The function of a ratings agency is to provide an honest assessment of the risk associated with investing in a given financial vehicle; the greater the risk, the higher the yield will need to be to attract investors. Standard and Poor’s has just dropped its rating of Spanish sovereign debt from BBB+ to BBB-; a notch above “junk” status. A junk bond is simply an investment which is no longer within the top-tier “investment-grade” category.
Usually, a downgrade of sovereign debt credit rating would be likely to push up borrowing costs when the nation in question comes to the market to raise more cash. Until recently, this would have meant that Spanish borrowing costs would have been pushed beyond what economists regard as a sustainable level.

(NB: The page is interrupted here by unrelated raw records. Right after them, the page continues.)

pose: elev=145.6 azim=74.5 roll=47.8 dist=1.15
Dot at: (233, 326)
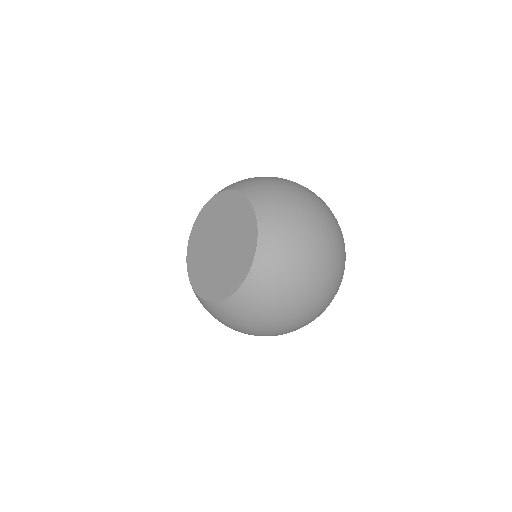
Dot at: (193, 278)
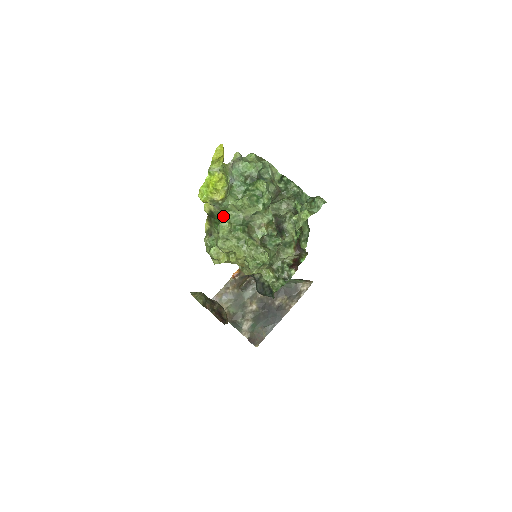
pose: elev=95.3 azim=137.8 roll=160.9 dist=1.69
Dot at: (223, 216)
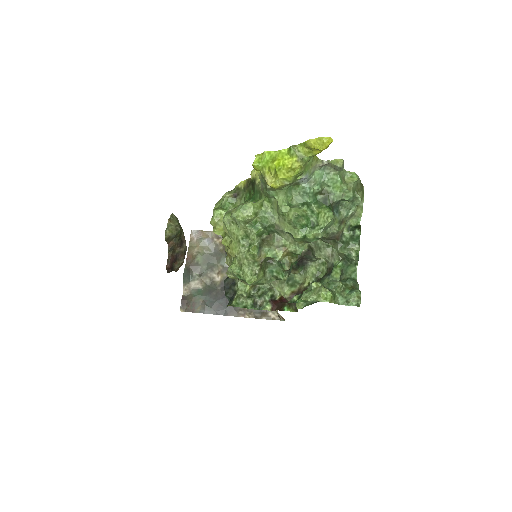
Dot at: (260, 199)
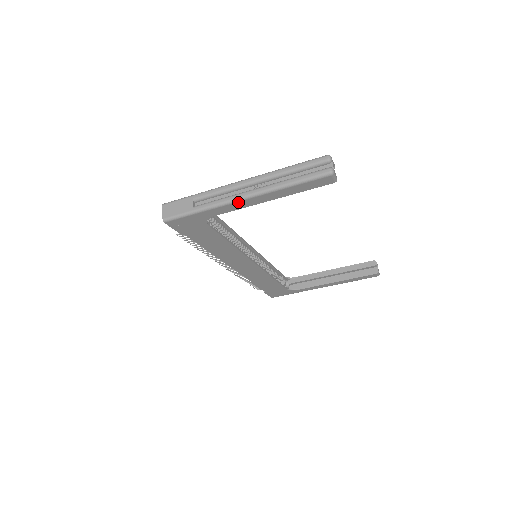
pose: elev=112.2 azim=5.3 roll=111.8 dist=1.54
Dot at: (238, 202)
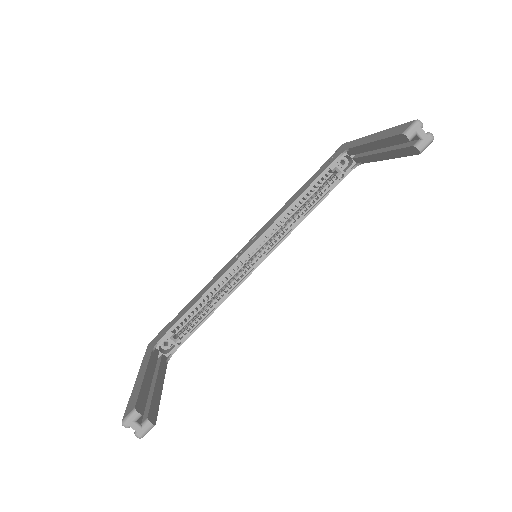
Dot at: occluded
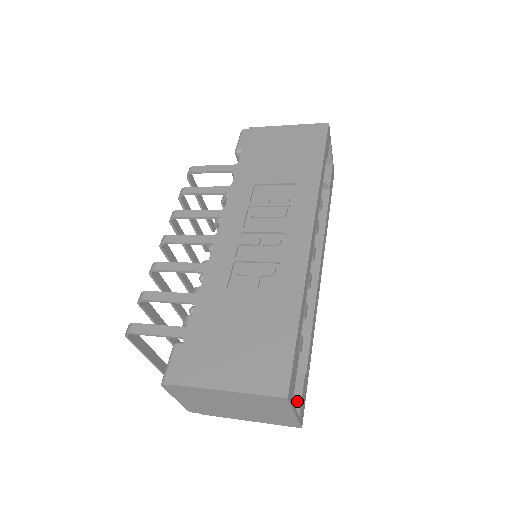
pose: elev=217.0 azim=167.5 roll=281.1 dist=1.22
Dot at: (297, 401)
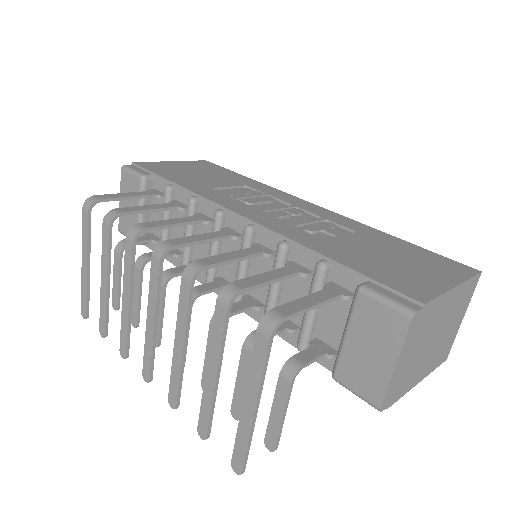
Dot at: occluded
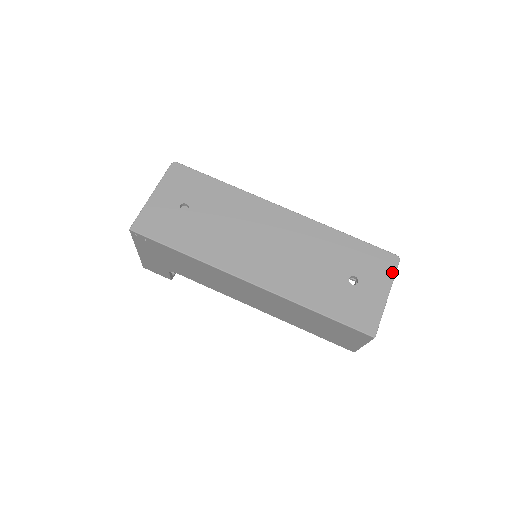
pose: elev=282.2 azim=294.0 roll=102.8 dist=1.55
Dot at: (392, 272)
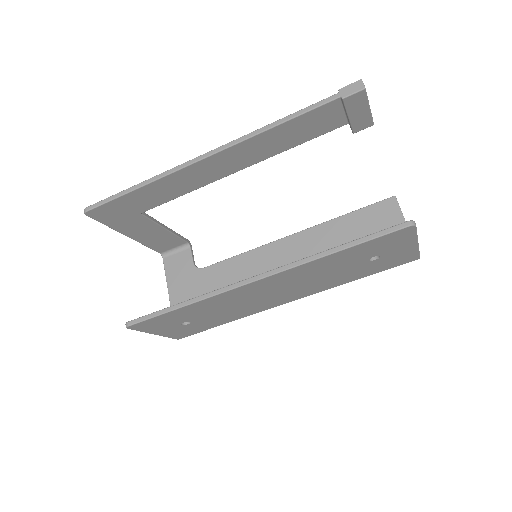
Dot at: (412, 235)
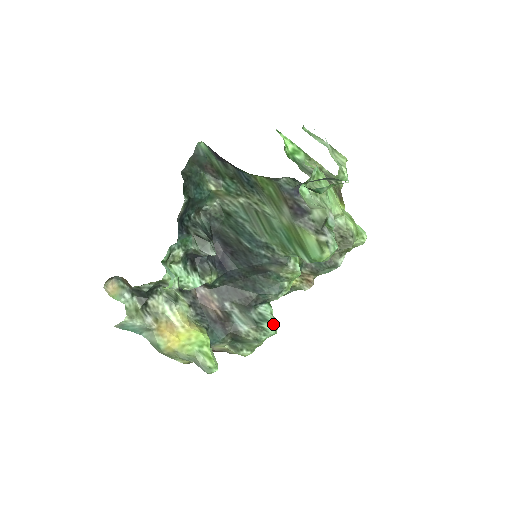
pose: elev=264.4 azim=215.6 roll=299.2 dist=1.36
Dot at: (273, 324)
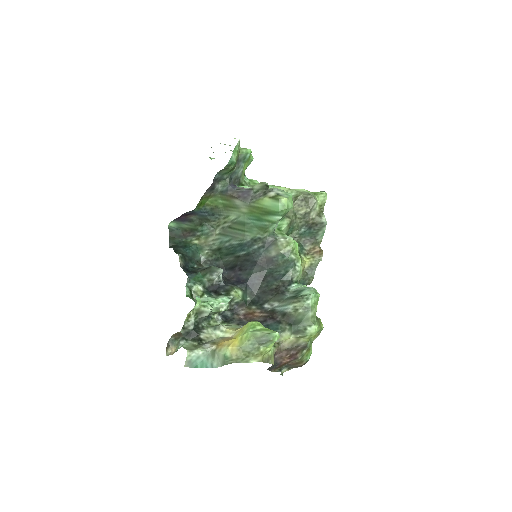
Dot at: (309, 289)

This would renew speculation that Spain would need an EU/IMF bailout and send the Euro lower against other major currencies. However, the ECB policy of supporting bailout recipient nations to restrain their borrowing costs in the market through an open-ended bond purchasing programme is now in place. Whilst Spain is currently ineligible to receive such support from the ECB, it has benefitted from the perceived safety net and seen its borrowing costs fall despite continuing speculation that it will indeed require a bailout in due course.

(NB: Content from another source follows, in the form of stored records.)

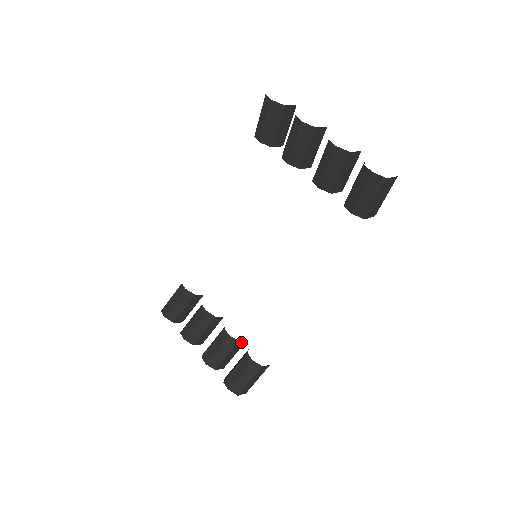
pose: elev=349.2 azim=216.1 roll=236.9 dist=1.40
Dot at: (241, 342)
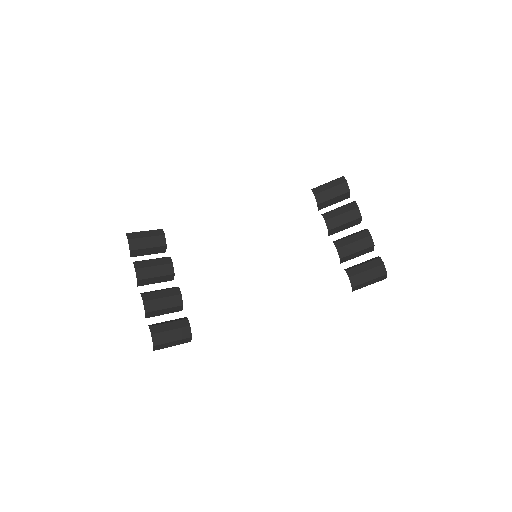
Dot at: (181, 308)
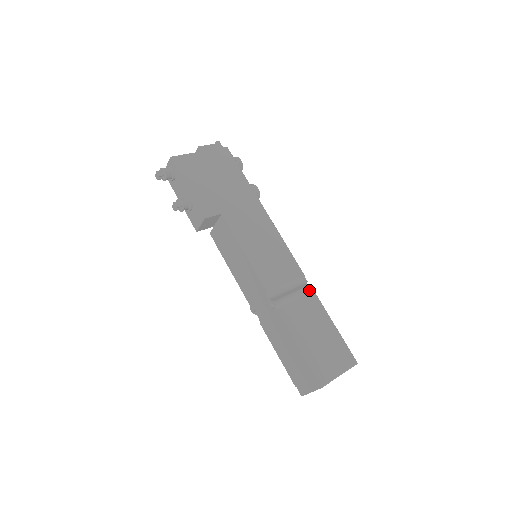
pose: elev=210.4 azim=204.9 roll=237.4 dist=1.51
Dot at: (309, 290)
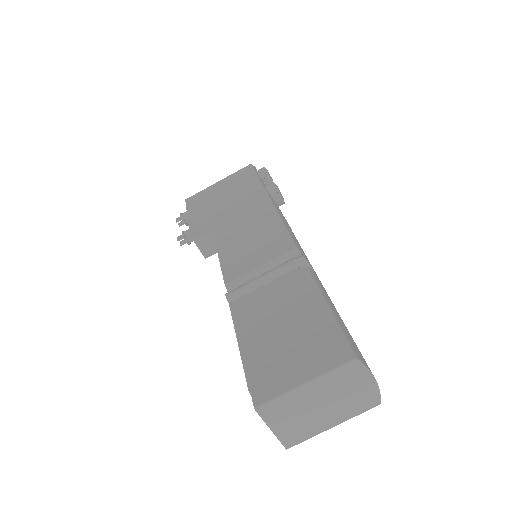
Dot at: (291, 264)
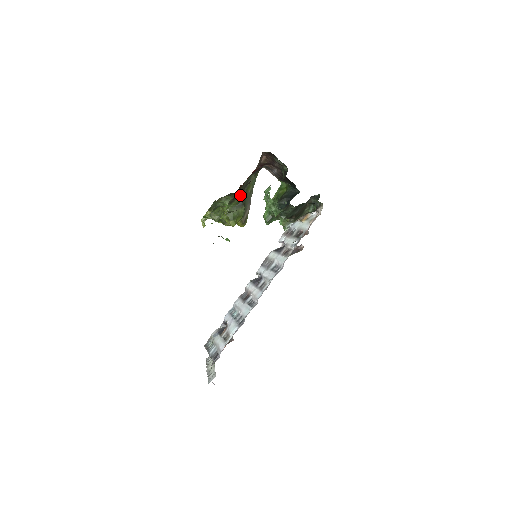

The Spanish are adamant that they don’t need a bailout – meaning that they are confident that they can continue to meet their borrowing requirements in the financial markets. This is not Standard and Poor’s view: "The downgrade reflects our view of mounting risk to Spain's public finances, due to rising economic and political pressures. The deepening economic recession is limiting the Spanish government's policy options."

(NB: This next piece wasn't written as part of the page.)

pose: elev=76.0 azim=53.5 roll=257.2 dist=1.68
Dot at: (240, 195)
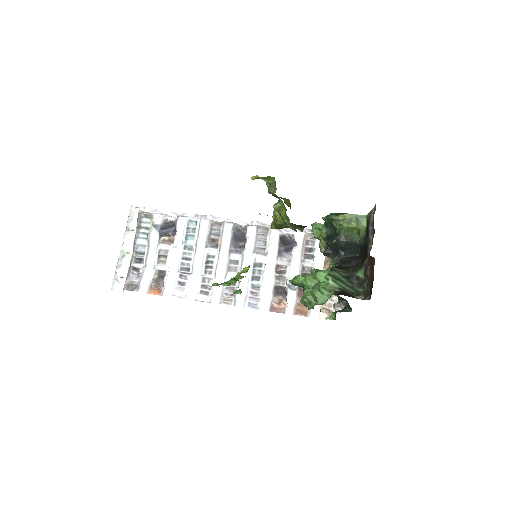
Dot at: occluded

With one in four of its workforce idle and a bad debt mountain following the bursting of a property bubble, Spain does have real problems. It is tackling these through employment legislation reform, designed to make hiring and firing easier, and a range of strict austerity measures aimed at slashing government spending and increasing revenue through tax increases. The last thing Spain needs right now is to see its borrowing costs climbing again.